Write out exactly the lines of the entries below from the one holding "-89,7 +89,7 @@" to the one holding "9px; font-size:10.5px; color:#2c3e50;", inclusive, and leave out all other lines.

#### [INFORMATION]
········
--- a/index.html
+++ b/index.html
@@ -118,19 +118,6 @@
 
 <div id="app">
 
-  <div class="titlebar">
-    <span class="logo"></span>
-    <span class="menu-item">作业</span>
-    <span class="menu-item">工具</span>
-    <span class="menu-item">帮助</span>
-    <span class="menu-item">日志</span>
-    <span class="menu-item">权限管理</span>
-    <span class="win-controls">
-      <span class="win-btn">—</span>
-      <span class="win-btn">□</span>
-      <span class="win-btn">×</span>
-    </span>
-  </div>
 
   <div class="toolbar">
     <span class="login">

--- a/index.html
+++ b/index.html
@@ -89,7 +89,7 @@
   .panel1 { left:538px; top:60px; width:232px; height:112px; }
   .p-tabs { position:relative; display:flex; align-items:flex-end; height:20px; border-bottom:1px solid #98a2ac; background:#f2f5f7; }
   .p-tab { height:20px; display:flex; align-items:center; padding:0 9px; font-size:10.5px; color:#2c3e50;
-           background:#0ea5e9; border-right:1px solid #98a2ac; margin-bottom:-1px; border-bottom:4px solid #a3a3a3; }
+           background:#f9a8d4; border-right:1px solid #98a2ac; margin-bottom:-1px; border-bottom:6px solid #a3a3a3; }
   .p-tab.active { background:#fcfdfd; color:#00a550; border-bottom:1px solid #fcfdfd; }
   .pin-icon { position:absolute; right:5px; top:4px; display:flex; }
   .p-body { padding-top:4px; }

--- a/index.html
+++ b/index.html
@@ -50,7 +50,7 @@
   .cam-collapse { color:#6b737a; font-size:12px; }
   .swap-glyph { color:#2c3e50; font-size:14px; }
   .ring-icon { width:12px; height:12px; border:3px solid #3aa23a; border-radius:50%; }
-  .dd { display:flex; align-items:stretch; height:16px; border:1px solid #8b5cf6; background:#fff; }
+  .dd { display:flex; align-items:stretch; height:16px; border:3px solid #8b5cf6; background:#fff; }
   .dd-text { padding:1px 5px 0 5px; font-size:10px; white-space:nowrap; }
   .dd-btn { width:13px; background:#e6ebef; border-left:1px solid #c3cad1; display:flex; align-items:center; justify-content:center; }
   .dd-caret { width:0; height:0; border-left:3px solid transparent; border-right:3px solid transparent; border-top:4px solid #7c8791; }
········
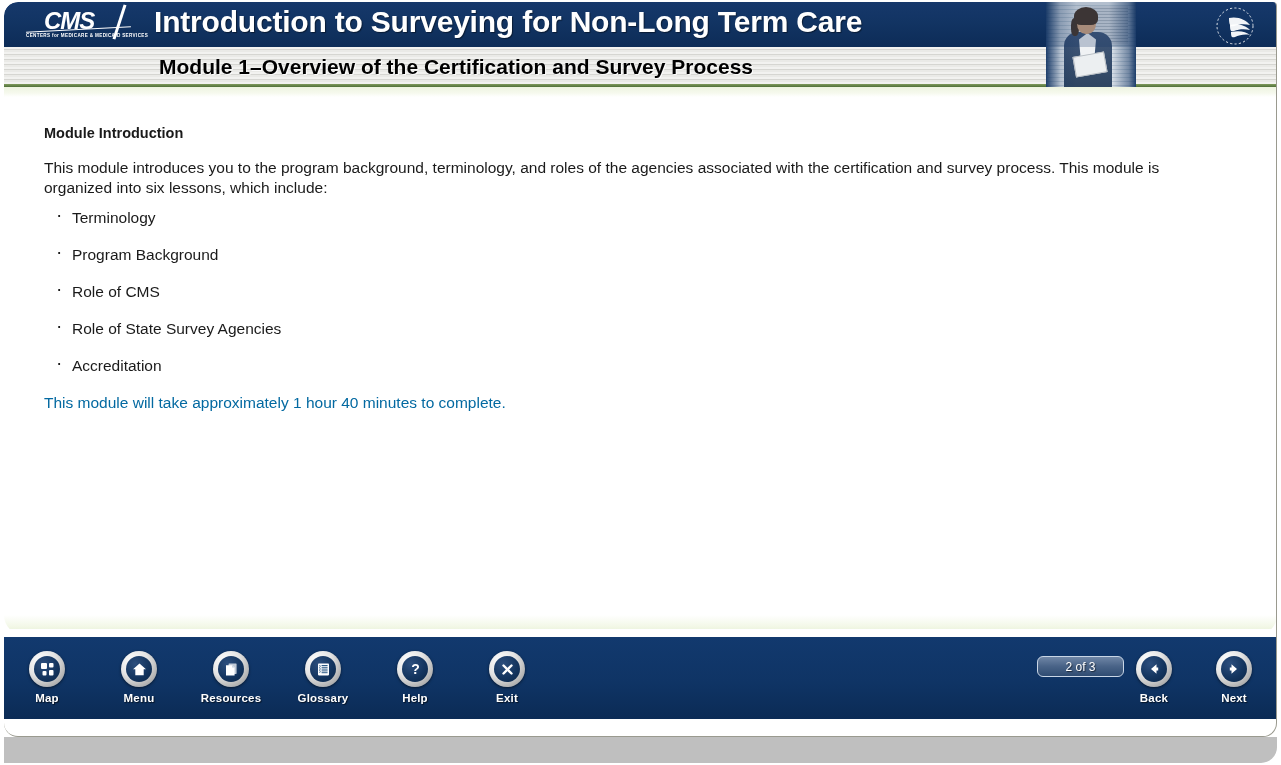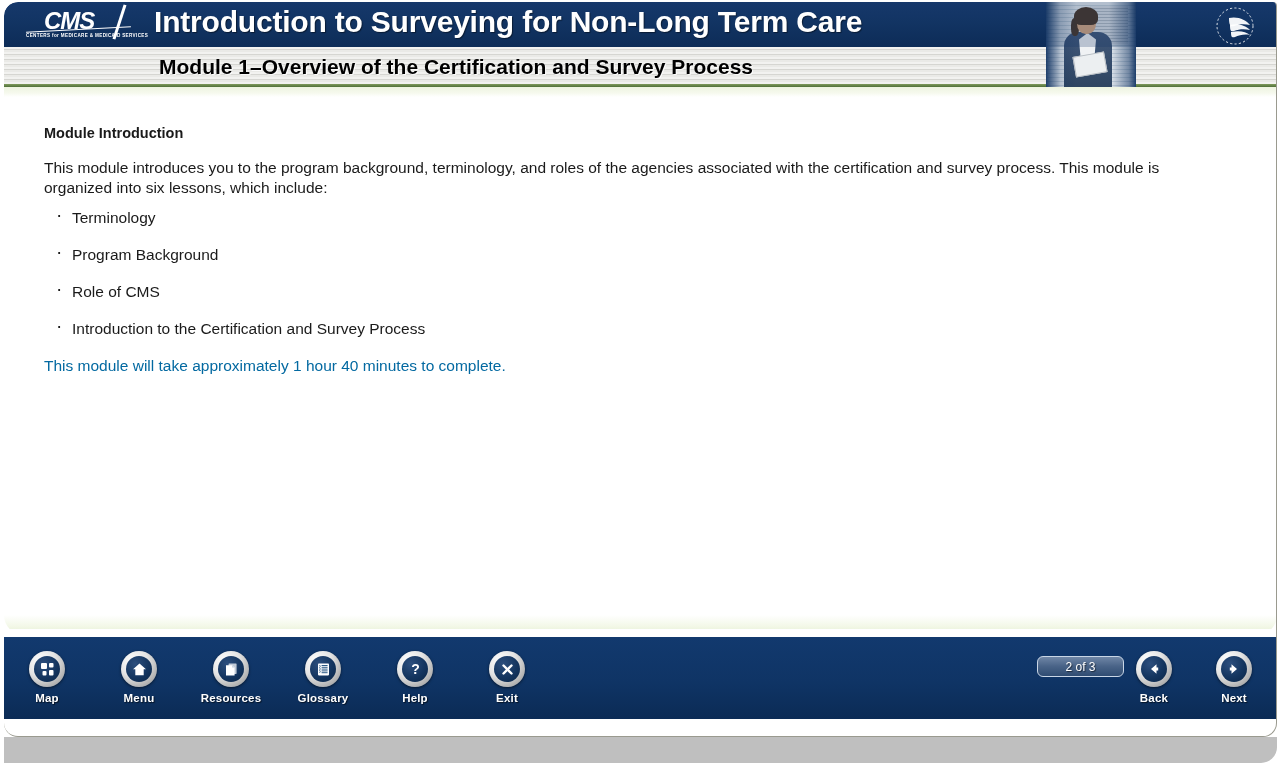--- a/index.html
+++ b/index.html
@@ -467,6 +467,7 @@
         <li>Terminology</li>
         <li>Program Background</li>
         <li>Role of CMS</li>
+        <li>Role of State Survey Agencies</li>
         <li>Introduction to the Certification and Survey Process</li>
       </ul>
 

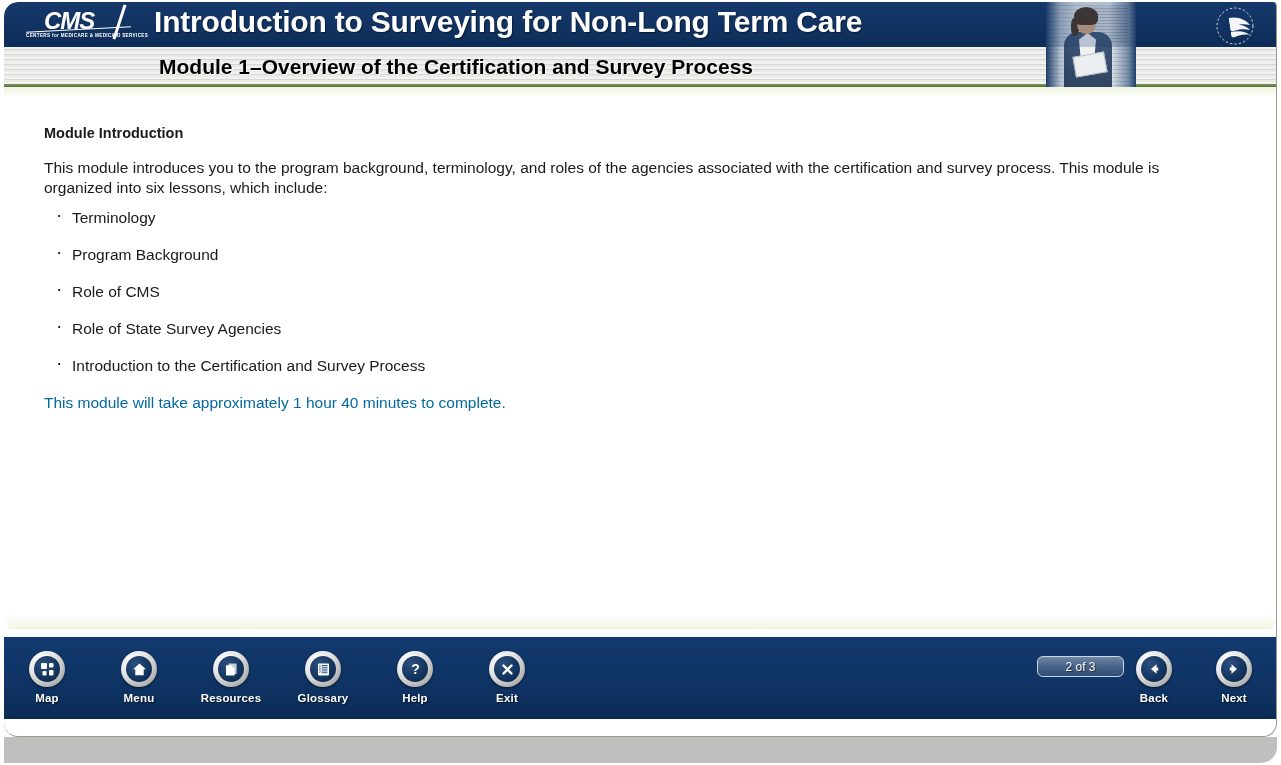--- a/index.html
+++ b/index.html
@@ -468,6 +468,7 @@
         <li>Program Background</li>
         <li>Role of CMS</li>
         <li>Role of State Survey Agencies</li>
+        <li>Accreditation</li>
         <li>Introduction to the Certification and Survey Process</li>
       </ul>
········
#### [RESPONSE TO THE EXERCISE]
@@ -89,7 +89,7 @@
   .panel1 { left:538px; top:60px; width:232px; height:112px; }
   .p-tabs { position:relative; display:flex; align-items:flex-end; height:20px; border-bottom:1px solid #98a2ac; background:#f2f5f7; }
   .p-tab { height:20px; display:flex; align-items:center; padding:0 9px; font-size:10.5px; color:#2c3e50;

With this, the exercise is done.